Waiting to greet the arrivals was junior minister Dinny McGinley, who stood on O'Connell Street 50 years ago and cheered the cavalcade containing President Kennedy.

Dinny told the group that the visit of JFK had changed the life of his own family. "My mother insisted that my father went out and bought a TV to watch it. All the neighbours were in our house."

There is a packed schedule of events planned to commemorate the visit.

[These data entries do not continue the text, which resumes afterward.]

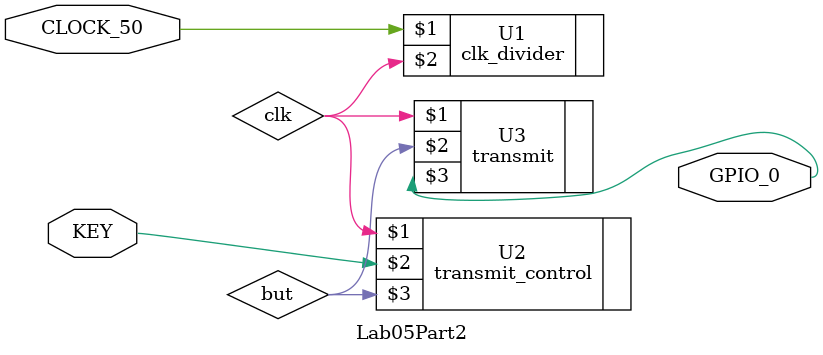
<source format=v>
module Lab05Part2(
	input CLOCK_50,
	input KEY,
	output GPIO_0

);

wire clk, but;

clk_divider			#(2500)	U1(CLOCK_50, clk);
transmit_control				U2(clk, KEY, but);
transmit							U3(clk, but, GPIO_0);


endmodule
</source>
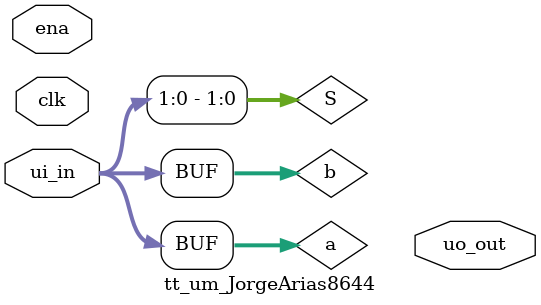
<source format=v>
`include "alu_8bits.v"
module tt_um_JorgeArias8644(

input  [7:0] ui_in,
//input  [7:0] ui_in,
// input [9:8] ui_in,
output [7:0] uo_out,
 /*input  [7:0] uio_in,*/
 /*output [7:0] uio_out,*/
 /*output [7:0] uio_oe,*/
input clk,
input ena
/*input rst_n*/

);

 // Declaración de señales
 reg [7:0] a       =  ui_in[7:0]; // Input variable A de 8 bits
 reg [7:0] b       =  ui_in[7:0]; // Input variable B de 8 bits
 reg [1:0] S       =  ui_in[1:0]; // Input selector de operación 
// wire [7:0] Result = uo_out[7:0]; // Output result operations

 // Instancia del módulo alu_8bits
 alu_8bits alu_inst (
 .a(a),
 .b(b),
 .S(S),
 .Result(Result)
 );

endmodule

</source>
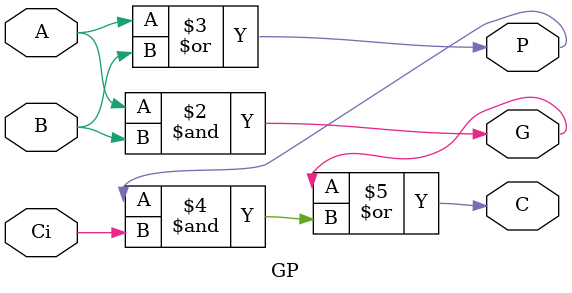
<source format=v>
`timescale 1ns / 1ps


module GP(
    input  wire A,
    input  wire B,
    input  wire Ci,
    output reg  G,
    output reg  P,
    output reg  C
    );

    always @(*)
        begin
            G = A & B;
            P = A | B;  // A xor B can also be used
            C = G | P & Ci;
        end
endmodule

</source>
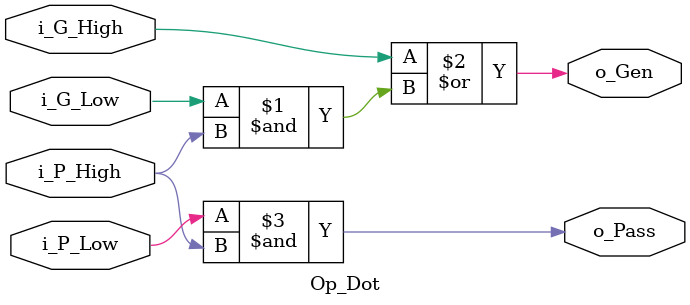
<source format=sv>
module Op_Dot
    (
        input i_G_Low,i_G_High,
        input i_P_Low,i_P_High,
        output o_Gen,o_Pass
    );

    assign o_Gen = i_G_High | (i_G_Low &i_P_High) ;
    assign o_Pass = i_P_Low & i_P_High;
endmodule
</source>
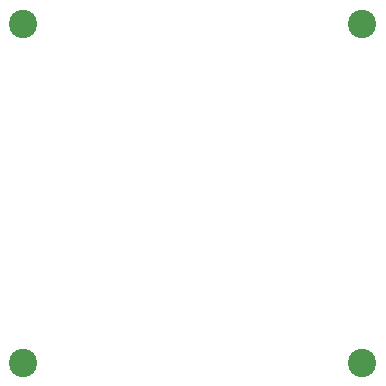
<source format=gbr>
G04*
G04 #@! TF.GenerationSoftware,Altium Limited,Altium Designer,22.4.2 (48)*
G04*
G04 Layer_Color=255*
%FSLAX45Y45*%
%MOMM*%
G71*
G04*
G04 #@! TF.SameCoordinates,A1ACB9CE-F43E-4389-816B-9D06E944576F*
G04*
G04*
G04 #@! TF.FilePolarity,Positive*
G04*
G01*
G75*
%ADD43C,2.40000*%
D43*
X770000Y3640800D02*
D03*
X3640800D02*
D03*
Y770000D02*
D03*
X770000D02*
D03*
M02*

</source>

This morning, a flame from the Eternal Flame on the grave of President Kennedy in Arlington Cemetery in Washington DC arrived on an Aer Lingus flight, accompanied by Government Chief Whip Paul Kehoe and a colour party from the Irish Army.

It will be taken from Dublin to New Ross aboard Irish naval ship the LE Orla, and on Saturday the Taoiseach, Caroline Kennedy and former US ambassador Jean Kennedy-Smith will light the Emigrant Flame.

Also today, Arts Minister Jimmy Deenihan will present Caroline with a Certificate of Irish Heritage at the launch of the JFK Homecoming exhibition in the National Library.

A highlight of the commemoration weekend takes place on Saturday with the official opening of the Kennedy Homestead visitor and exhibition at Dunganstown, Co Wexford.